Mark Blicavs
Mark Blicavs AAP

Athletic Blicavs happy to be running with the Cats

MARK Blicavs will be cheering on the Australian athletics team at next month's Commonwealth Games louder than most.

But he's not expecting to have itchy feet as he watches mates such as 1500m specialist Jeff Risely running around the main stadium in Glasgow - he and his feet are more than happy to be running around the major footy fields of Australia.

Blicavs was a promising middle-distance runner and steeplechaser who had dreamed of donning the green and gold singlet at the Olympics - up until two years ago anyway when he narrowly missed out on a spot on the

Australian squad for the London Olympics.

Despite a limited playing background, the Geelong Football Club had signed Blicavs as a rookie at the end of 2011, with master Cats recruiter Stephen Wells taking a punt on him because of his athletic prowess.

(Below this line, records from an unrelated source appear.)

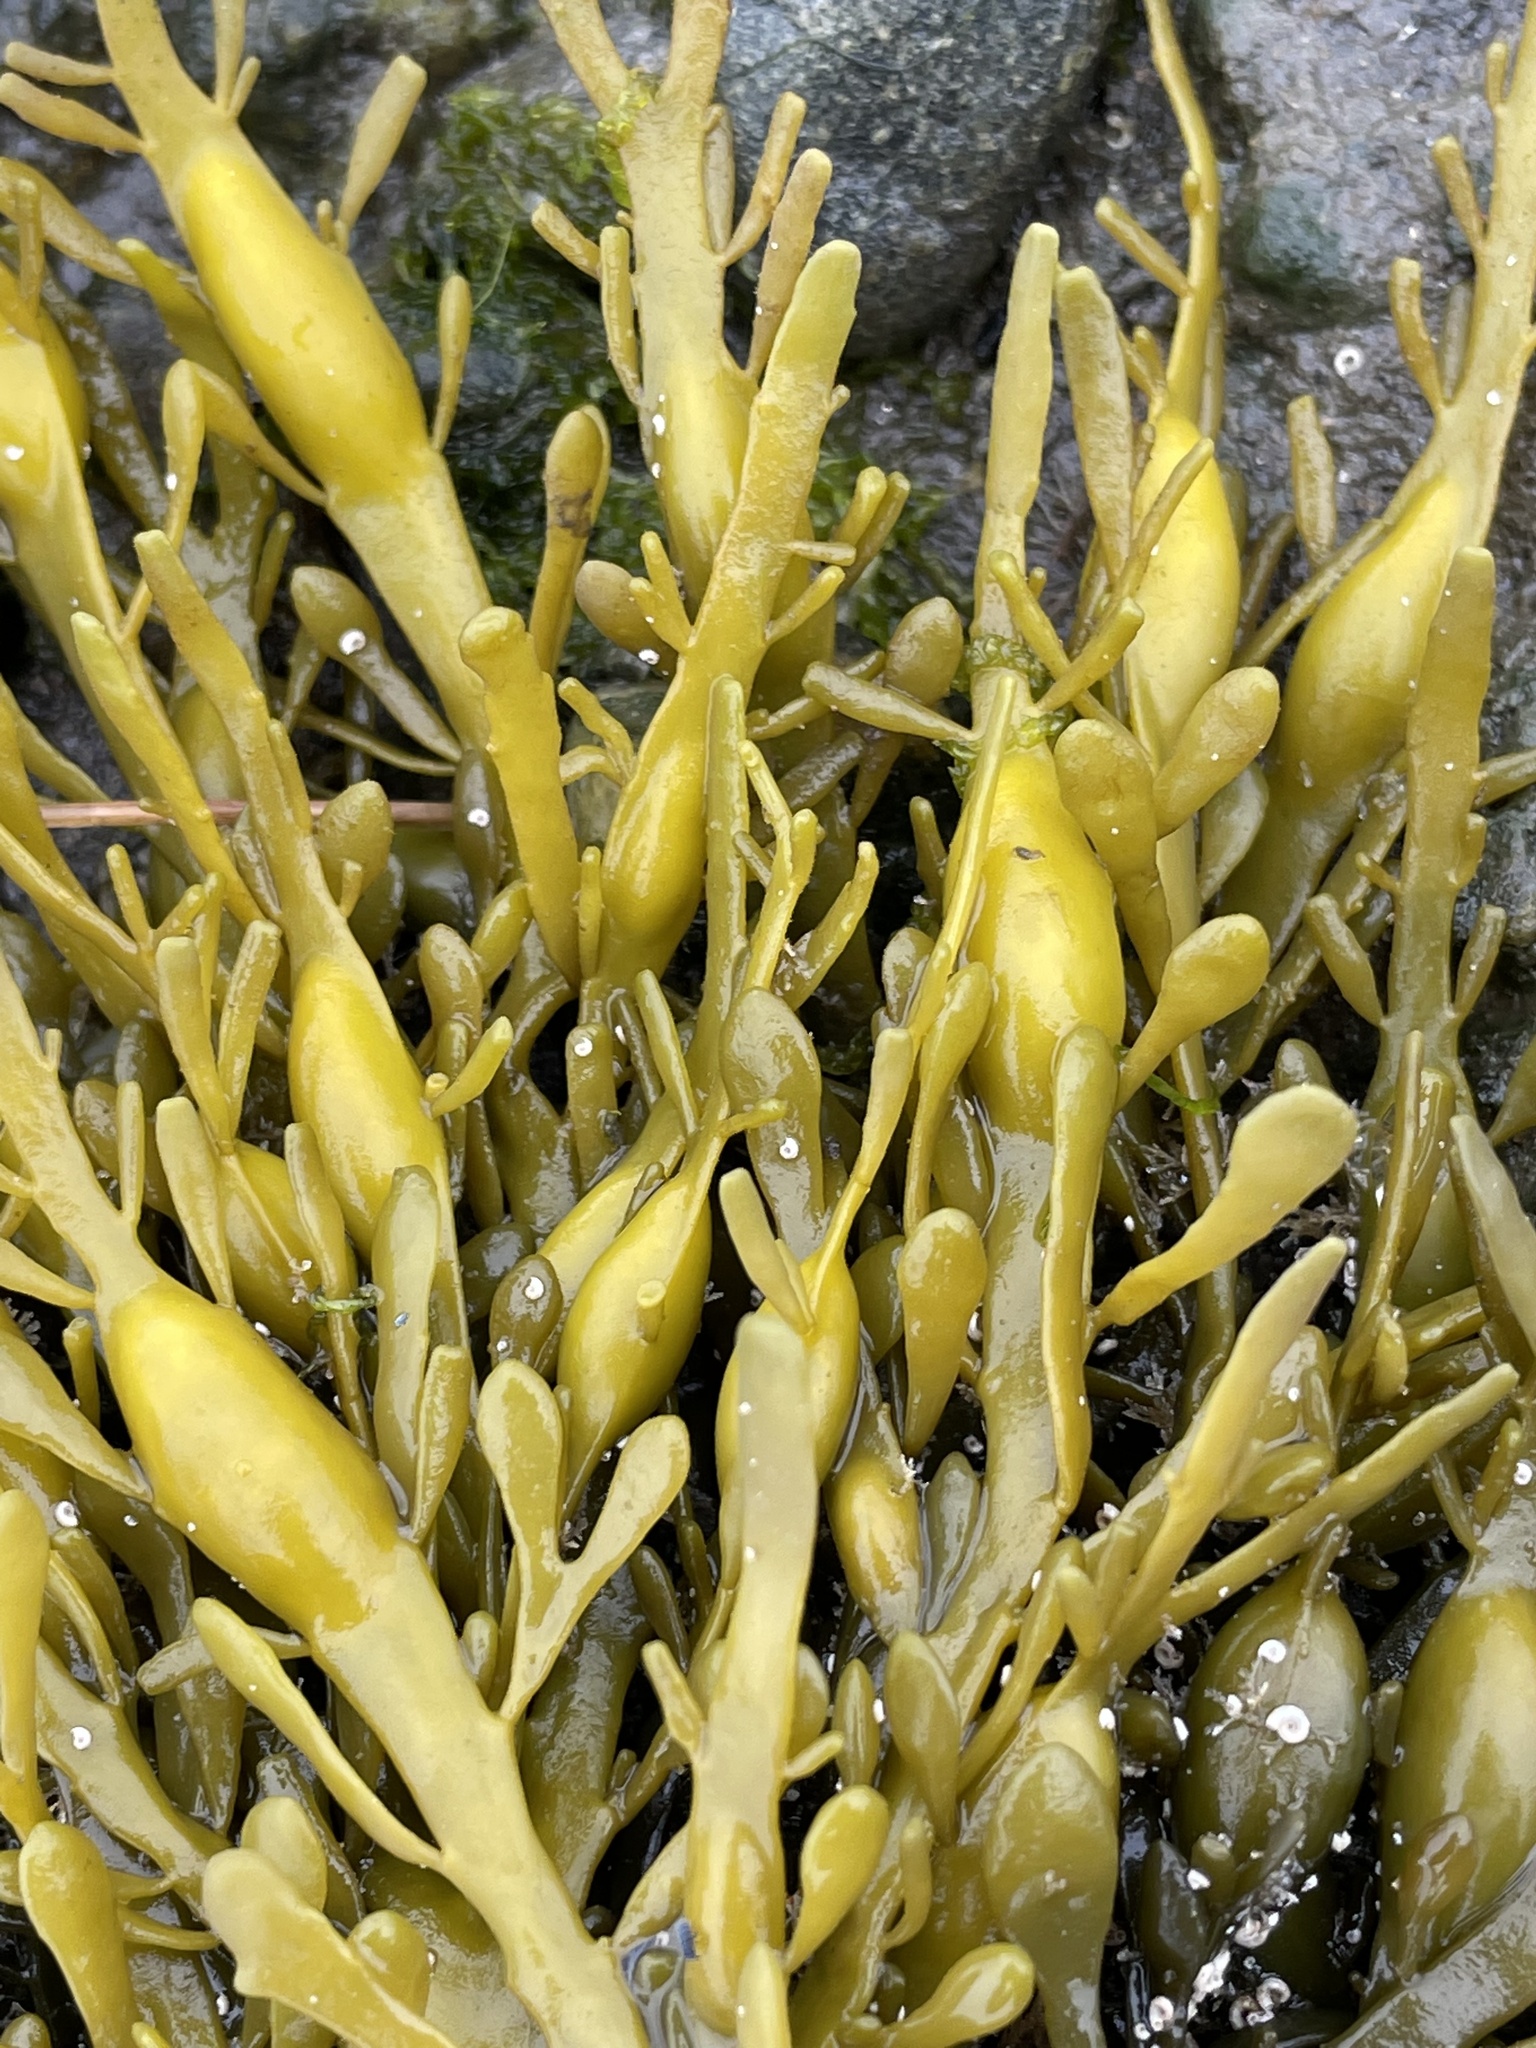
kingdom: Chromista
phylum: Ochrophyta
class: Phaeophyceae
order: Fucales
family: Fucaceae
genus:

"It was a hard decision at the start just because I was really enjoying my running. And I was really interested to see how far I could go with it," the 23-year-old Blicavs told APN yesterday.

The Cats had allowed him to "follow the athletics path", which took him to Europe for a few months leading up to the 2012 Olympics.

But once he had been overlooked for London, he settled into his new life as a professional footballer.

"By the time I was able to stop and take a breath I was five weeks in and I hadn't thought much about running," recalled Blicavs, whose father Andris represented Australia in basketball at the 1976 Montreal Olympics. "Once I made the decision I knew there was going to be no regrets."

Having broken into the powerful Geelong line-up in round one of 2013, Blicavs has missed just two games since, making his story one of the more remarkable in the AFL in recent times, rivalling the achievements of former

Canadian rugby union international Mike Pyke (Sydney) and ex-NRL star Karmichael Hunt (Gold Coast) in switching sports at elite level.

Raised in Melbourne's north-west, Blicavs played a year in the U11s at Sunbury and then a year in U14s at Taylor's Lakes, and "always played a bit of school footy".

"I followed Carlton and the game pretty closely, but I never took it super seriously until I came to the club (Geelong)," he said.

Blicavs' running ability for a man who stands 198cm first caught the eye of AFL fans - and teammates, particularly after the 2km time trial that kicked off his first pre-season at Geelong. He ran a tick over 5mins 30secs and left the rest of the field for dead.

"I think everyone was a bit shocked at the time," he said.

Blicavs is a fraction slower now, but that is expected when you add almost 20km to your frame.

Because of injuries to a number of Cats big men last season, Blicavs initially began pinch-hitting in the ruck but would later impress streaming down the wing and is now filling a key defensive post.

"I'm loving learning every part of the game," he said. "I enjoy playing ruck and getting on the wing, you kinda feel like you're always in the game. But I'm also learning quite a bit down back - I'm starting to feel real comfortable there too.''

That's where he will be this afternoon when he mans one of Gold Coast trio Charlie Dixon, Tom Lynch or Sam Day in a crucial match at Metricon Stadium.

"They're a talented forward line," he said. "It's going to be a tough job, but we're really looking forward to it.''

Lost to the AFL

Mark Blicavs remains close with his former athletics coach Gregor Gojrzewski.

"Obviously at the start he was quite disappointed, he thought we had a good thing going and something we thought we could have built on," Blicavs explained.

"But these things happen, and he understood I wasn't leaving him for another coach I was actually changing sports altogether. We left on good terms... but he's an Essendon supporter so I'm slowly trying to get him over to the Cats.

Unfortunately for Gojrzewski, another member of his running stable Johnny Rayner, has also crossed to AFL, signed last year by the Bombers as a rookie.

"Gregor copped a bit of a double whack there," Blicavs said.